-- Tareas por realizar --
1. Copie textualmente un pasaje del extracto sobre el teatro realista. Empiece en las palabras "3. Primeras fisuras: el" y deténgase después de "desesperación, con desvío.".
2. Traduzca al inglés la siguiente oración del extracto sobre el teatro realista: "El humor se volvía oscuro, la crítica social más ácida, la risa más trágica."
3. Según el extracto sobre el teatro realista, ¿en qué institución se convirtió el realismo en blanco de burla durante los años 60?

-- Extracto proporcionado --
++++++++++++++++++++

Este realismo temprano encarnaba una función pedagógica, de integración nacional. El escenario ofrecía un espejo social, con vocación de verdad. Pero aquí aparece la primera forma de tensión. Incluso en ese modelo fundante, ya asomaban elementos disonantes, destellos de parodia, momentos en que el verosímil se fracturaba. En algunos casos, ese exceso abría una grieta por donde se filtraba otra lógica: el absurdo involuntario, la teatralidad descarnada, el gesto más grande que la situación. En otras palabras, la escena realista contenía, sin saberlo, las semillas de su propio desborde.
Podemos preguntarnos si el realismo fue una matriz o un mito de origen. ¿Cuántas formas del “todo lo demás” quedaron silenciadas bajo la idea de una tradición realista nacional?
3. Primeras fisuras: el grotesco y la desestabilización del verosímil
El grotesco criollo fue el primer gran desvío interno al modelo realista. Armando Discépolo torció la línea heredada para introducir una teatralidad donde lo reconocible se volvía extraño. Obras como Mateo, Stéfano o Cremona desdibujaban al “tipo social” del sainete para convertirlo en figura deformada, patética, al borde de la ruina emocional. La escena pasaba de lo costumbrista a lo inquietante.
Este grotesco fue heredado y transformado en el negrotesco de los años 70, con autores como Cossa (La Nona), Viale, o Talesnik, entre los más destacados. El humor se volvía oscuro, la crítica social más ácida, la risa más trágica. Estos textos no rechazaban del todo al realismo, pero lo contaminaban con exceso, con desesperación, con desvío.
4. La vanguardia como negación activa del realismo
Los años 60 fueron escenario de una avanzada frontal contra el realismo. En el Instituto Di Tella, el realismo se convirtió en blanco de burla, en símbolo de una escena vieja, domesticada. Autores como Eduardo Pavlovsky —que comenzó con un absurdo ionesquiano para derivar hacia un hiperrealismo violento y luego en un absurdo desolado—, junto con Marilú Marini, Roberto Jacoby o Renata Schussheim, entre otros, propusieron escenas donde lo real ya no era representable, sino que debía ser intervenido, deconstruido, incluso saboteado.

++++++++++++++++++++

[Registros extraídos de una colección]

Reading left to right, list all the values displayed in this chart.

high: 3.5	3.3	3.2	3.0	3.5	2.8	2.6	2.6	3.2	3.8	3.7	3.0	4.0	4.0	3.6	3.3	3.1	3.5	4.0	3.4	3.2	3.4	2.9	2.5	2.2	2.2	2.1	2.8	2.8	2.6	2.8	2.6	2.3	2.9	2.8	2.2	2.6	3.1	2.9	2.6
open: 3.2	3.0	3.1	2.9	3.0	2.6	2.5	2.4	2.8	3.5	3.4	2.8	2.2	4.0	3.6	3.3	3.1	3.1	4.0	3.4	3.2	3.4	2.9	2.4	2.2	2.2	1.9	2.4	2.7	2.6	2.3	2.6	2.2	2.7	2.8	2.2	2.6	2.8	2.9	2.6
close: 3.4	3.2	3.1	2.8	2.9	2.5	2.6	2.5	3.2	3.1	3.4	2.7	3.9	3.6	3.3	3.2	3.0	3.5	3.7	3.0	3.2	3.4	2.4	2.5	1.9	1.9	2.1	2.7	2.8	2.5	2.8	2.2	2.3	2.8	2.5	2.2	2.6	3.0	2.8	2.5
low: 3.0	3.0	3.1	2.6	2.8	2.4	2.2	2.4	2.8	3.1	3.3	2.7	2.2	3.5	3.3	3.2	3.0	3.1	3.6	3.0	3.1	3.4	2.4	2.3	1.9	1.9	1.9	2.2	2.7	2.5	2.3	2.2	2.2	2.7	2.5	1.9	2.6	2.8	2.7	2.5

++++++++++++++++++++

-- Respuestas esperadas --
1.
3. Primeras fisuras: el grotesco y la desestabilización del verosímil
El grotesco criollo fue el primer gran desvío interno al modelo realista. Armando Discépolo torció la línea heredada para introducir una teatralidad donde lo reconocible se volvía extraño. Obras como Mateo, Stéfano o Cremona desdibujaban al “tipo social” del sainete para convertirlo en figura deformada, patética, al borde de la ruina emocional. La escena pasaba de lo costumbrista a lo inquietante.
Este grotesco fue heredado y transformado en el negrotesco de los años 70, con autores como Cossa (La Nona), Viale, o Talesnik, entre los más destacados. El humor se volvía oscuro, la crítica social más ácida, la risa más trágica. Estos textos no rechazaban del todo al realismo, pero lo contaminaban con exceso, con desesperación, con desvío.

2. Humor turned dark, social criticism more acerbic, laughter more tragic.

3. En el Instituto Di Tella.